Data items:
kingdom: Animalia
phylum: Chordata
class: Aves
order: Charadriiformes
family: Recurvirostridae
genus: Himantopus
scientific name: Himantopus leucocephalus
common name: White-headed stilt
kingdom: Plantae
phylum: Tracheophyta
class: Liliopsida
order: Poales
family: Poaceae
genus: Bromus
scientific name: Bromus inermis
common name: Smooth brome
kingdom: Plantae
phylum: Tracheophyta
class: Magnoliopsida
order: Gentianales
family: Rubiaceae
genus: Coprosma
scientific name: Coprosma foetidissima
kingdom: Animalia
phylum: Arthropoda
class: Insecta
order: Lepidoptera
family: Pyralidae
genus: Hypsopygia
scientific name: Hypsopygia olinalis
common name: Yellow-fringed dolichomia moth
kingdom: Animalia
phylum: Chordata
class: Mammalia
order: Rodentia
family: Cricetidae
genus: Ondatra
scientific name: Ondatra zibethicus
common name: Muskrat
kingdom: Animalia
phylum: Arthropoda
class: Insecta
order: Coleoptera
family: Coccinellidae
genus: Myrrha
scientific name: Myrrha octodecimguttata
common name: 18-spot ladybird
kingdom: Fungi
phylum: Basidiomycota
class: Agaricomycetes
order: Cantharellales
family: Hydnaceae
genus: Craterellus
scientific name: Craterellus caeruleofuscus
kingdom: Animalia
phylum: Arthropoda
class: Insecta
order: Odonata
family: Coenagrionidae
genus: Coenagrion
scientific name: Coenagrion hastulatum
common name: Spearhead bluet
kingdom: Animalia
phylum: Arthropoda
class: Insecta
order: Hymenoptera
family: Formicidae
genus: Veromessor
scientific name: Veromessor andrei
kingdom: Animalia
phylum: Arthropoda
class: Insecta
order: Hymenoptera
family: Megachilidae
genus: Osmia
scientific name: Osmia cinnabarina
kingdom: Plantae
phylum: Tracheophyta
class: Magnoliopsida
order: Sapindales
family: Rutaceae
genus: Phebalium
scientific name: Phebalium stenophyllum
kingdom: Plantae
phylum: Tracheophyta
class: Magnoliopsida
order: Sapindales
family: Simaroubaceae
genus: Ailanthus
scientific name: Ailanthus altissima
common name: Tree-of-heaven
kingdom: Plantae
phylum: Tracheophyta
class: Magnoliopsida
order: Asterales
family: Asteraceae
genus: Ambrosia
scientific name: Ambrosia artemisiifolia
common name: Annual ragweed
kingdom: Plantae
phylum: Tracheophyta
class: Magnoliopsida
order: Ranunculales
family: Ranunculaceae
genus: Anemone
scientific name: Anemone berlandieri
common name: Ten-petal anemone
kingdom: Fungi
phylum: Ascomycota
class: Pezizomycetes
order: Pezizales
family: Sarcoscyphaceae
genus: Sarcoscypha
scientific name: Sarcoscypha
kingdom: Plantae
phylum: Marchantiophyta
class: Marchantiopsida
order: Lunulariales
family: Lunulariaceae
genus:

| STATED EXERCISE |
Could you reproduce all of these rows word for word, keeping every line unchanged?

| TASK RESULT |
kingdom: Animalia
phylum: Chordata
class: Aves
order: Charadriiformes
family: Recurvirostridae
genus: Himantopus
scientific name: Himantopus leucocephalus
common name: White-headed stilt
kingdom: Plantae
phylum: Tracheophyta
class: Liliopsida
order: Poales
family: Poaceae
genus: Bromus
scientific name: Bromus inermis
common name: Smooth brome
kingdom: Plantae
phylum: Tracheophyta
class: Magnoliopsida
order: Gentianales
family: Rubiaceae
genus: Coprosma
scientific name: Coprosma foetidissima
kingdom: Animalia
phylum: Arthropoda
class: Insecta
order: Lepidoptera
family: Pyralidae
genus: Hypsopygia
scientific name: Hypsopygia olinalis
common name: Yellow-fringed dolichomia moth
kingdom: Animalia
phylum: Chordata
class: Mammalia
order: Rodentia
family: Cricetidae
genus: Ondatra
scientific name: Ondatra zibethicus
common name: Muskrat
kingdom: Animalia
phylum: Arthropoda
class: Insecta
order: Coleoptera
family: Coccinellidae
genus: Myrrha
scientific name: Myrrha octodecimguttata
common name: 18-spot ladybird
kingdom: Fungi
phylum: Basidiomycota
class: Agaricomycetes
order: Cantharellales
family: Hydnaceae
genus: Craterellus
scientific name: Craterellus caeruleofuscus
kingdom: Animalia
phylum: Arthropoda
class: Insecta
order: Odonata
family: Coenagrionidae
genus: Coenagrion
scientific name: Coenagrion hastulatum
common name: Spearhead bluet
kingdom: Animalia
phylum: Arthropoda
class: Insecta
order: Hymenoptera
family: Formicidae
genus: Veromessor
scientific name: Veromessor andrei
kingdom: Animalia
phylum: Arthropoda
class: Insecta
order: Hymenoptera
family: Megachilidae
genus: Osmia
scientific name: Osmia cinnabarina
kingdom: Plantae
phylum: Tracheophyta
class: Magnoliopsida
order: Sapindales
family: Rutaceae
genus: Phebalium
scientific name: Phebalium stenophyllum
kingdom: Plantae
phylum: Tracheophyta
class: Magnoliopsida
order: Sapindales
family: Simaroubaceae
genus: Ailanthus
scientific name: Ailanthus altissima
common name: Tree-of-heaven
kingdom: Plantae
phylum: Tracheophyta
class: Magnoliopsida
order: Asterales
family: Asteraceae
genus: Ambrosia
scientific name: Ambrosia artemisiifolia
common name: Annual ragweed
kingdom: Plantae
phylum: Tracheophyta
class: Magnoliopsida
order: Ranunculales
family: Ranunculaceae
genus: Anemone
scientific name: Anemone berlandieri
common name: Ten-petal anemone
kingdom: Fungi
phylum: Ascomycota
class: Pezizomycetes
order: Pezizales
family: Sarcoscyphaceae
genus: Sarcoscypha
scientific name: Sarcoscypha
kingdom: Plantae
phylum: Marchantiophyta
class: Marchantiopsida
order: Lunulariales
family: Lunulariaceae
genus:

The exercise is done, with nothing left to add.